WHAT NEEDS TO BE DONE:
Rewrite the lines from the one containing "What is the minimum value shown in the chart?" through the one containing "What is the approximate", inclusive, replacing "minimum" with "smallest" and leaving everything else unchanged.

RECORDS TO USE:
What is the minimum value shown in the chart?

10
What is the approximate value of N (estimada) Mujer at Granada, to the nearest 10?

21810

* * *

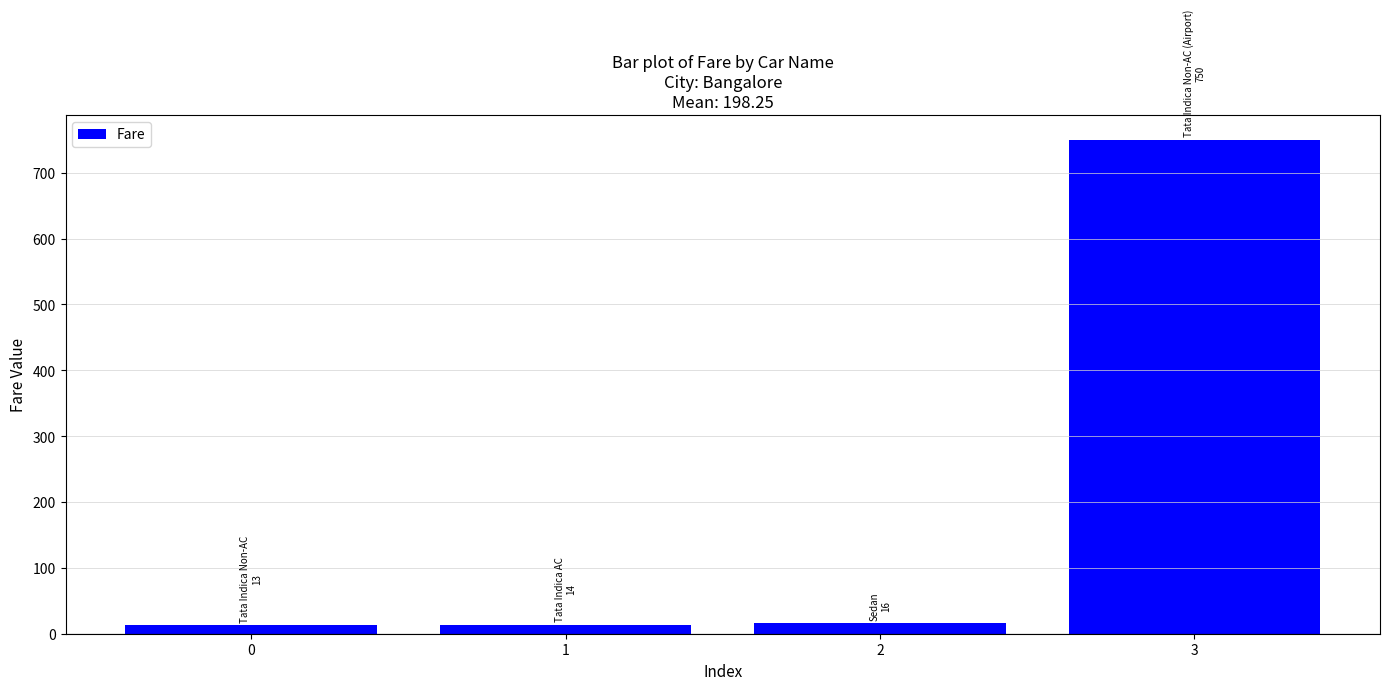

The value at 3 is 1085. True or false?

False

TASK SOLUTION:
What is the smallest value shown in the chart?

10
What is the approximate value of N (estimada) Mujer at Granada, to the nearest 10?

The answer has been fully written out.